COSA FARE:
Puoi riscrivere queste righe cambiando ogni "chunk_n" in "chunk_size" e lasciando invariato tutto il resto? Nella risposta tralascia le immagini.
★ ★ ★
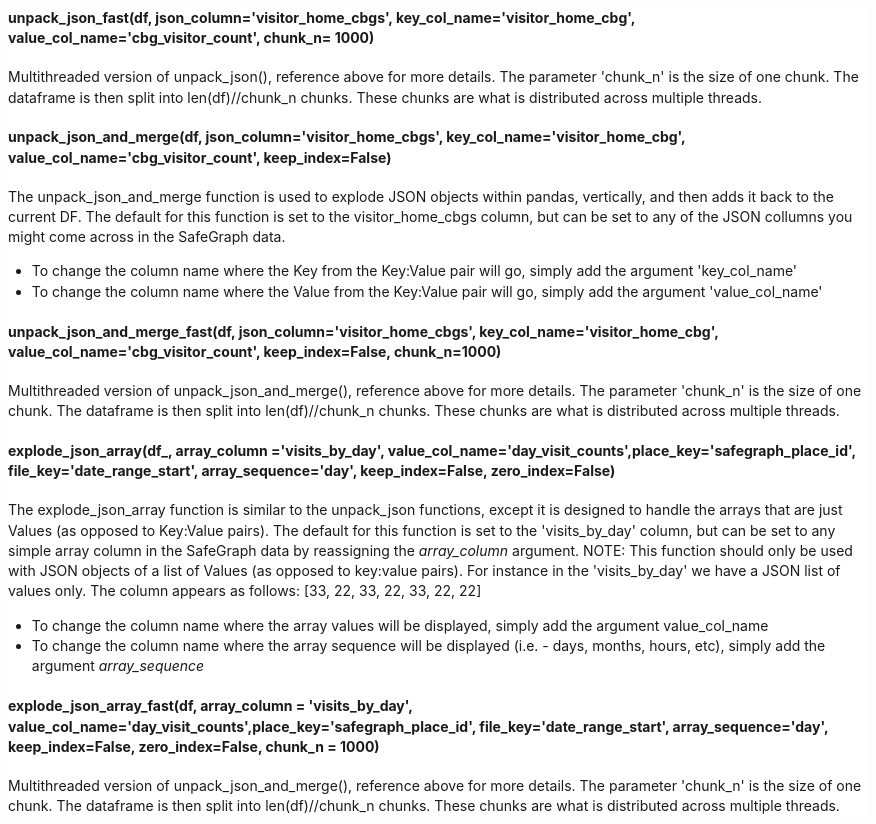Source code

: #### unpack_json_fast(df, json_column='visitor_home_cbgs', key_col_name='visitor_home_cbg', value_col_name='cbg_visitor_count', chunk_n= 1000)
Multithreaded version of unpack_json(), reference above for more details. The parameter 'chunk_n' is the size of one chunk. The dataframe is then split into len(df)//chunk_n chunks. These chunks are what is distributed across multiple threads. 

#### unpack_json_and_merge(df, json_column='visitor_home_cbgs', key_col_name='visitor_home_cbg', value_col_name='cbg_visitor_count', keep_index=False)

The unpack_json_and_merge function is used to explode JSON objects within pandas, vertically, and then adds it back to the current DF. The default for this function is set to the visitor_home_cbgs column, but can be set to any of the JSON collumns you might come across in the SafeGraph data.
<br>
* To change the column name where the Key from the Key:Value pair will go, simply add the argument 'key_col_name'
* To change the column name where the Value from the Key:Value pair will go, simply add the argument 'value_col_name'

#### unpack_json_and_merge_fast(df, json_column='visitor_home_cbgs', key_col_name='visitor_home_cbg', value_col_name='cbg_visitor_count', keep_index=False, chunk_n=1000)
Multithreaded version of unpack_json_and_merge(), reference above for more details. The parameter 'chunk_n' is the size of one chunk. The dataframe is then split into len(df)//chunk_n chunks. These chunks are what is distributed across multiple threads. 

#### explode_json_array(df_, array_column ='visits_by_day', value_col_name='day_visit_counts',place_key='safegraph_place_id', file_key='date_range_start', array_sequence='day', keep_index=False, zero_index=False)

The explode_json_array function is similar to the unpack_json functions, except it is designed to handle the arrays that are just Values (as opposed to Key:Value pairs). The default for this function is set to the 'visits_by_day' column, but can be set to any simple array column in the SafeGraph data by reassigning the _array_column_ argument. NOTE: This function should only be used with JSON objects of a list of Values (as opposed to key:value pairs). For instance in the 'visits_by_day' we have a JSON list of values only. The column appears as follows: [33, 22, 33, 22, 33, 22, 22]
<br>
* To change the column name where the array values will be displayed, simply add the argument value_col_name
* To change the column name where the array sequence will be displayed (i.e. - days, months, hours, etc), simply add the argument _array_sequence_

#### explode_json_array_fast(df, array_column = 'visits_by_day', value_col_name='day_visit_counts',place_key='safegraph_place_id', file_key='date_range_start', array_sequence='day', keep_index=False, zero_index=False, chunk_n = 1000)
Multithreaded version of unpack_json_and_merge(), reference above for more details. The parameter 'chunk_n' is the size of one chunk. The dataframe is then split into len(df)//chunk_n chunks. These chunks are what is distributed across multiple threads.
★ ★ ★
RISPOSTA:
Source code

: #### unpack_json_fast(df, json_column='visitor_home_cbgs', key_col_name='visitor_home_cbg', value_col_name='cbg_visitor_count', chunk_size= 1000)
Multithreaded version of unpack_json(), reference above for more details. The parameter 'chunk_size' is the size of one chunk. The dataframe is then split into len(df)//chunk_size chunks. These chunks are what is distributed across multiple threads. 

#### unpack_json_and_merge(df, json_column='visitor_home_cbgs', key_col_name='visitor_home_cbg', value_col_name='cbg_visitor_count', keep_index=False)

The unpack_json_and_merge function is used to explode JSON objects within pandas, vertically, and then adds it back to the current DF. The default for this function is set to the visitor_home_cbgs column, but can be set to any of the JSON collumns you might come across in the SafeGraph data.
<br>
* To change the column name where the Key from the Key:Value pair will go, simply add the argument 'key_col_name'
* To change the column name where the Value from the Key:Value pair will go, simply add the argument 'value_col_name'

#### unpack_json_and_merge_fast(df, json_column='visitor_home_cbgs', key_col_name='visitor_home_cbg', value_col_name='cbg_visitor_count', keep_index=False, chunk_size=1000)
Multithreaded version of unpack_json_and_merge(), reference above for more details. The parameter 'chunk_size' is the size of one chunk. The dataframe is then split into len(df)//chunk_size chunks. These chunks are what is distributed across multiple threads. 

#### explode_json_array(df_, array_column ='visits_by_day', value_col_name='day_visit_counts',place_key='safegraph_place_id', file_key='date_range_start', array_sequence='day', keep_index=False, zero_index=False)

The explode_json_array function is similar to the unpack_json functions, except it is designed to handle the arrays that are just Values (as opposed to Key:Value pairs). The default for this function is set to the 'visits_by_day' column, but can be set to any simple array column in the SafeGraph data by reassigning the _array_column_ argument. NOTE: This function should only be used with JSON objects of a list of Values (as opposed to key:value pairs). For instance in the 'visits_by_day' we have a JSON list of values only. The column appears as follows: [33, 22, 33, 22, 33, 22, 22]
<br>
* To change the column name where the array values will be displayed, simply add the argument value_col_name
* To change the column name where the array sequence will be displayed (i.e. - days, months, hours, etc), simply add the argument _array_sequence_

#### explode_json_array_fast(df, array_column = 'visits_by_day', value_col_name='day_visit_counts',place_key='safegraph_place_id', file_key='date_range_start', array_sequence='day', keep_index=False, zero_index=False, chunk_size = 1000)
Multithreaded version of unpack_json_and_merge(), reference above for more details. The parameter 'chunk_size' is the size of one chunk. The dataframe is then split into len(df)//chunk_size chunks. These chunks are what is distributed across multiple threads.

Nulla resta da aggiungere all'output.